Following the AACR 2025 announcement, Abpro Holdings Inc. experienced a modest share price increase of approximately 4.7% over the past five trading sessions, outperforming the Nasdaq Biotechnology Index. Analysts observe cautious optimism, recognizing the potential of ABP-102/CT-P72 while awaiting validation through clinical trial results. Short interest in Abpro remains moderately elevated at around 8.3%, highlighting a still-speculative outlook among traders.

Recent SEC filings indicate a slight net inflow into Abpro Holdings Inc. from small-cap focused biotech funds, signaling early-stage institutional accumulation. Long-term investors such as RA Capital Management and Perceptive Advisors have maintained or marginally increased their positions, reflecting guarded confidence in Abpro’s development pipeline. Current analyst consensus rates Abpro as a “Hold,” emphasizing the need for patience until Phase 1 clinical data become available.

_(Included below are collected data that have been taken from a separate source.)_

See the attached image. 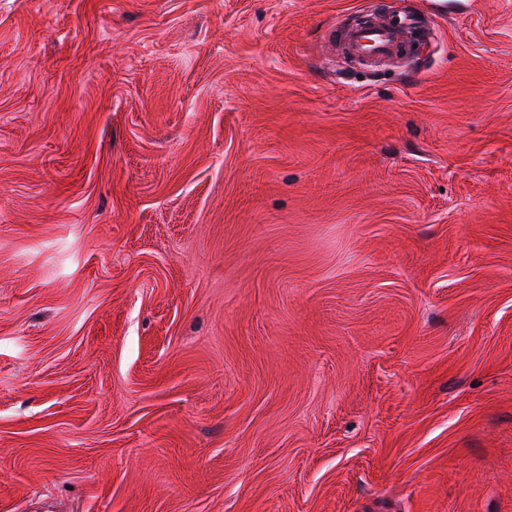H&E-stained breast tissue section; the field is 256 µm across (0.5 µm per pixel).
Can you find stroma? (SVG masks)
I'll return each mask as SVG.
<instances>
[{
  "label": "stroma",
  "instance_id": "stroma-1",
  "mask_svg": "<svg viewBox=\"0 0 512 512\" xmlns=\"http://www.w3.org/2000/svg\"><path fill=\"white\" fill-rule=\"evenodd\" d=\"M0 0V512H512V0ZM405 63L329 55L378 9Z\"/></svg>",
  "mask_w": 512,
  "mask_h": 512
}]
</instances>
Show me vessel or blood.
<instances>
[{"label": "vessel or blood", "instance_id": "obj_1", "mask_svg": "<svg viewBox=\"0 0 512 512\" xmlns=\"http://www.w3.org/2000/svg\"><path fill=\"white\" fill-rule=\"evenodd\" d=\"M417 15L410 10L394 11L364 26H336L327 41L338 44L350 55L384 62L403 57L406 33L418 30Z\"/></svg>", "mask_w": 512, "mask_h": 512}]
</instances>
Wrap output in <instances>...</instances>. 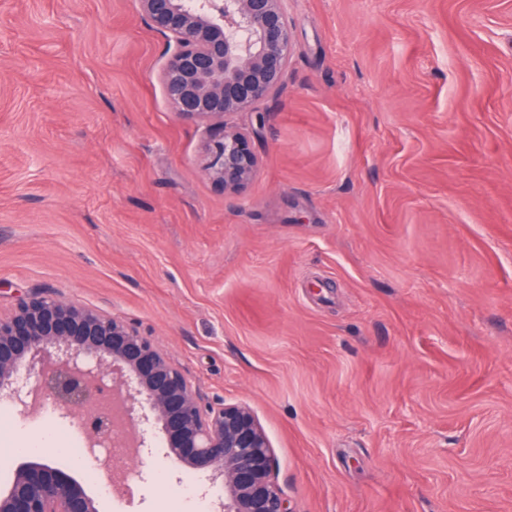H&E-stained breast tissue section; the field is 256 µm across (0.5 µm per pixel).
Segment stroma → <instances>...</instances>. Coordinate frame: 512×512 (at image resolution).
Wrapping results in <instances>:
<instances>
[{"label": "stroma", "instance_id": "stroma-1", "mask_svg": "<svg viewBox=\"0 0 512 512\" xmlns=\"http://www.w3.org/2000/svg\"><path fill=\"white\" fill-rule=\"evenodd\" d=\"M285 8L228 196L136 0H0V315L136 326L202 407L249 406L292 512H512V0ZM147 437L53 461L102 512H172L210 479Z\"/></svg>", "mask_w": 512, "mask_h": 512}]
</instances>
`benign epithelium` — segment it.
I'll list each match as a JSON object with an SVG mask.
<instances>
[{"label": "benign epithelium", "instance_id": "1", "mask_svg": "<svg viewBox=\"0 0 512 512\" xmlns=\"http://www.w3.org/2000/svg\"><path fill=\"white\" fill-rule=\"evenodd\" d=\"M284 0H138L150 27L173 44L163 86L173 111L217 124L203 171L226 195L240 194L258 159L249 136L225 117L250 112L276 94L297 50ZM118 390L121 424L135 451L147 427L166 434L165 454L221 480L202 496L221 512H290L274 479L270 440L242 403L202 408L163 350L127 321L50 295L0 315V392L17 415L43 407L77 420L88 447L112 434V415L97 409L103 383ZM0 512H99L68 470L26 461L0 489Z\"/></svg>", "mask_w": 512, "mask_h": 512}]
</instances>
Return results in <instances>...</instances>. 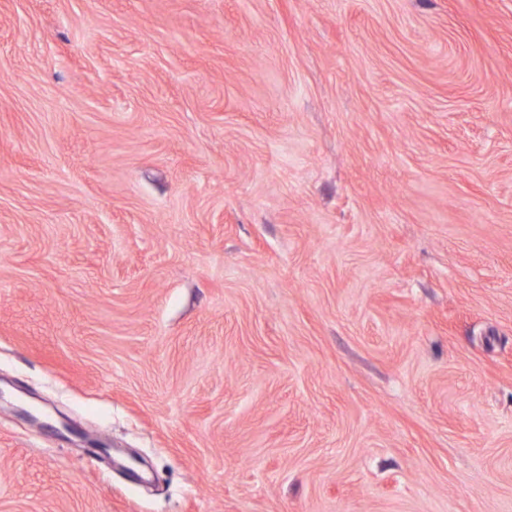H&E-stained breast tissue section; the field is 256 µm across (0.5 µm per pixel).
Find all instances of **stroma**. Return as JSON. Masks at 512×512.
<instances>
[{
  "label": "stroma",
  "instance_id": "obj_1",
  "mask_svg": "<svg viewBox=\"0 0 512 512\" xmlns=\"http://www.w3.org/2000/svg\"><path fill=\"white\" fill-rule=\"evenodd\" d=\"M0 389V512H512V0H0Z\"/></svg>",
  "mask_w": 512,
  "mask_h": 512
}]
</instances>
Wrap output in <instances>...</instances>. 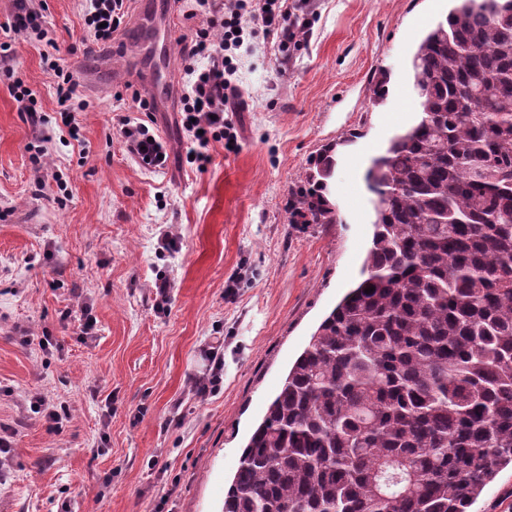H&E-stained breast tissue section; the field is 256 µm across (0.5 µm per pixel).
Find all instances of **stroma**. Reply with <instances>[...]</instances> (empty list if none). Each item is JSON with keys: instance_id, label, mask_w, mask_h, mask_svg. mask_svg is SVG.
Listing matches in <instances>:
<instances>
[{"instance_id": "stroma-1", "label": "stroma", "mask_w": 512, "mask_h": 512, "mask_svg": "<svg viewBox=\"0 0 512 512\" xmlns=\"http://www.w3.org/2000/svg\"><path fill=\"white\" fill-rule=\"evenodd\" d=\"M81 0H43L42 24L62 65L106 77L137 73L141 48L121 28L84 51ZM449 0H309L312 34L281 65L273 43L249 39L238 77L246 111L232 118L238 147L199 146L179 112H140L132 81L86 102L79 139H53L37 176L39 132L0 75V423L14 431L0 461V512H220L243 446L323 318L361 277L374 213L365 172L399 127L413 124L411 56ZM0 0V43L50 121L60 115L44 44L11 30ZM388 94L371 100L374 75ZM148 127L163 168L131 157L120 121ZM334 147L330 224L293 215L298 193ZM177 250L164 248L167 234ZM167 280L158 307L154 286ZM97 320L79 339L83 306ZM224 338V382L206 400L209 336ZM55 340L41 349L40 336ZM68 402L71 418L45 429L29 395ZM180 425H172L173 414ZM471 512H512V466Z\"/></svg>"}]
</instances>
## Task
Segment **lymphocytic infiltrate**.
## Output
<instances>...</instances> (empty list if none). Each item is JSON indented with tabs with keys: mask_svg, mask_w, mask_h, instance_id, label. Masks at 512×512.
<instances>
[{
	"mask_svg": "<svg viewBox=\"0 0 512 512\" xmlns=\"http://www.w3.org/2000/svg\"><path fill=\"white\" fill-rule=\"evenodd\" d=\"M202 23L182 50L184 71L180 113L186 132L194 134L199 145L224 141L233 148L237 132L230 115L243 111L237 73L236 49L243 42V31L261 25L272 35L280 57L305 43L312 30V20L298 0H195ZM127 0H84L83 18L86 40L108 45L113 34L124 24ZM47 73L53 76L61 123L73 128L75 113L84 103L76 94L75 83L51 53H43ZM121 137L128 152L148 166L161 167L167 155L161 144L143 124L123 123Z\"/></svg>",
	"mask_w": 512,
	"mask_h": 512,
	"instance_id": "obj_1",
	"label": "lymphocytic infiltrate"
}]
</instances>
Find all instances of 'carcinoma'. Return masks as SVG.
Returning a JSON list of instances; mask_svg holds the SVG:
<instances>
[{"mask_svg":"<svg viewBox=\"0 0 512 512\" xmlns=\"http://www.w3.org/2000/svg\"><path fill=\"white\" fill-rule=\"evenodd\" d=\"M453 2L413 55L419 119L367 171L362 279L288 371L222 512H468L512 464V0ZM325 189L300 195L316 224Z\"/></svg>","mask_w":512,"mask_h":512,"instance_id":"obj_1","label":"carcinoma"}]
</instances>
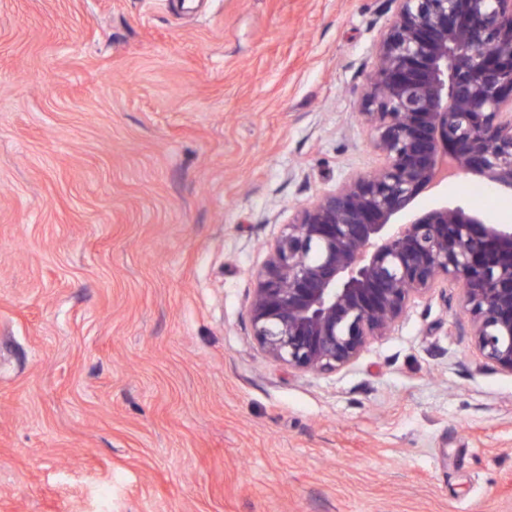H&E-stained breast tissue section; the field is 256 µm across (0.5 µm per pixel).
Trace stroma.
I'll return each instance as SVG.
<instances>
[{
	"instance_id": "35a3bbf8",
	"label": "stroma",
	"mask_w": 512,
	"mask_h": 512,
	"mask_svg": "<svg viewBox=\"0 0 512 512\" xmlns=\"http://www.w3.org/2000/svg\"><path fill=\"white\" fill-rule=\"evenodd\" d=\"M393 0H0V512H512L460 287L351 366L251 333L268 247L381 159Z\"/></svg>"
}]
</instances>
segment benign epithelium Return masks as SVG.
<instances>
[{"label": "benign epithelium", "mask_w": 512, "mask_h": 512, "mask_svg": "<svg viewBox=\"0 0 512 512\" xmlns=\"http://www.w3.org/2000/svg\"><path fill=\"white\" fill-rule=\"evenodd\" d=\"M361 96L380 167L299 209L248 306L268 356L353 364L411 302L459 285L469 336L512 373V225L421 205L460 174L512 192V0H394Z\"/></svg>", "instance_id": "1"}]
</instances>
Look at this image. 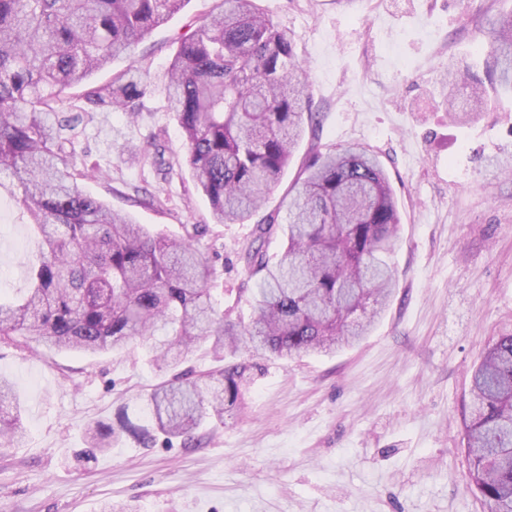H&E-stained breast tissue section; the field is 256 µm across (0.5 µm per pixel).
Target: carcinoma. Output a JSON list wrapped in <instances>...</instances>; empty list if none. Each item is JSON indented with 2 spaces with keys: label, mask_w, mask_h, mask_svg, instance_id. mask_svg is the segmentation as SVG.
Wrapping results in <instances>:
<instances>
[{
  "label": "carcinoma",
  "mask_w": 512,
  "mask_h": 512,
  "mask_svg": "<svg viewBox=\"0 0 512 512\" xmlns=\"http://www.w3.org/2000/svg\"><path fill=\"white\" fill-rule=\"evenodd\" d=\"M189 0H0V192L16 197L40 233L30 287L0 298V339L98 354L140 339L161 371L209 347L220 366L181 371L142 398V410L169 436H189L242 404L253 357L333 353L365 336L397 286L391 262L401 217L379 157L350 145H312L288 188L289 222L262 217L245 257L256 278L252 316L218 312L213 271L188 238L171 239L87 194L75 162L80 127L92 110L136 115L151 88L130 66L98 85L91 76L123 57ZM479 75L445 66L444 104L454 122H474L489 91L512 93V12L488 20ZM170 110L184 136L182 163L216 224L243 223L264 206L305 135L309 80L292 34L255 0H221L180 39L164 75ZM79 86L69 99L66 89ZM154 153L135 159L163 164ZM282 234L271 262L266 244ZM473 407L463 418L469 488L489 512H512V332L487 348L472 373ZM10 380L0 375V446L25 434ZM138 428L97 423L90 451Z\"/></svg>",
  "instance_id": "obj_1"
}]
</instances>
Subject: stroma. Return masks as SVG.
Listing matches in <instances>:
<instances>
[{
    "instance_id": "stroma-1",
    "label": "stroma",
    "mask_w": 512,
    "mask_h": 512,
    "mask_svg": "<svg viewBox=\"0 0 512 512\" xmlns=\"http://www.w3.org/2000/svg\"><path fill=\"white\" fill-rule=\"evenodd\" d=\"M218 0H188L132 51L93 75L135 65L154 84L137 123L94 113L76 162L82 188L167 236L206 226L215 306L246 322L243 254L253 224H216L187 168L163 75L178 41ZM294 37L321 143L380 156L402 224L396 294L370 336L333 355L261 361L244 411L194 439L126 434L87 458L86 430L117 414L144 429L140 398L166 375L142 342L99 355L0 342V374L22 405L25 440L0 447V512H488L467 488L463 412L471 372L512 331V97L482 119L449 123L439 97L448 60L477 55L487 18L512 0H257ZM160 134L174 167L161 175L128 150ZM39 239L27 212L0 196V282L24 292Z\"/></svg>"
}]
</instances>
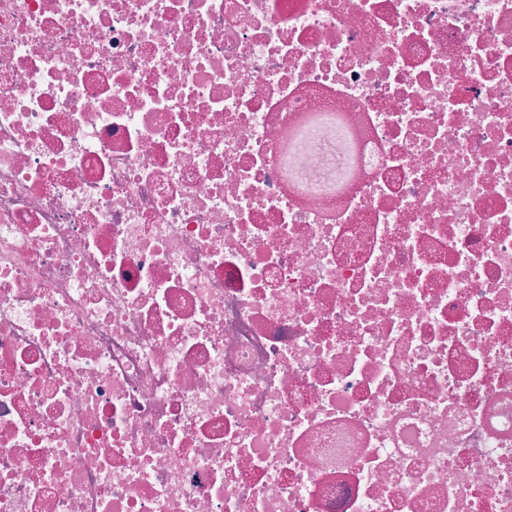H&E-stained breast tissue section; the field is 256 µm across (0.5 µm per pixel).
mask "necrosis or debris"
Wrapping results in <instances>:
<instances>
[{"label":"necrosis or debris","mask_w":512,"mask_h":512,"mask_svg":"<svg viewBox=\"0 0 512 512\" xmlns=\"http://www.w3.org/2000/svg\"><path fill=\"white\" fill-rule=\"evenodd\" d=\"M0 512H512V0H0Z\"/></svg>","instance_id":"necrosis-or-debris-1"}]
</instances>
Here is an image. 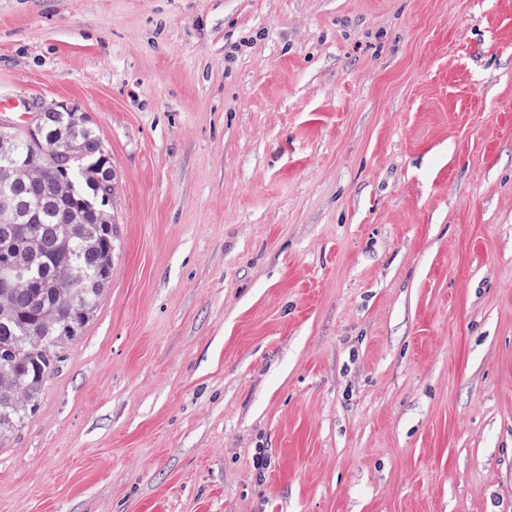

Celltrion Inc., listed on the Korea Exchange under the symbol 068270, also saw a mild positive share price movement of approximately 1.2% over the past three sessions. Analysts maintain a “Moderate Buy” rating on Celltrion, citing its diversification beyond biosimilars into innovative therapeutics as a key long-term growth catalyst. Institutional flows into Celltrion remain strong, driven by domestic Korean pension funds and foreign institutional investors such as BlackRock and Vanguard Asia-Pacific funds.

FII activity around Celltrion remains robust, while DII flows are also supportive, with increased allocations from major Korean asset managers like Mirae Asset Global Investments and Samsung Asset Management. Given Celltrion’s expanding innovation pipeline, including ABP-102/CT-P72, it continues to strengthen its positioning within global healthcare investment portfolios.

For investors considering exposure, Abpro Holdings Inc. is positioned as a high-risk, high-reward opportunity suited for speculative biotech portfolios, while Celltrion Inc. offers a more balanced innovation-driven growth strategy with reduced downside risks. Analysts suggest a “Hold” on Abpro until clinical trial readouts and a “Moderate Buy” on Celltrion for medium to long-term investors seeking participation in next-generation oncology therapeutics.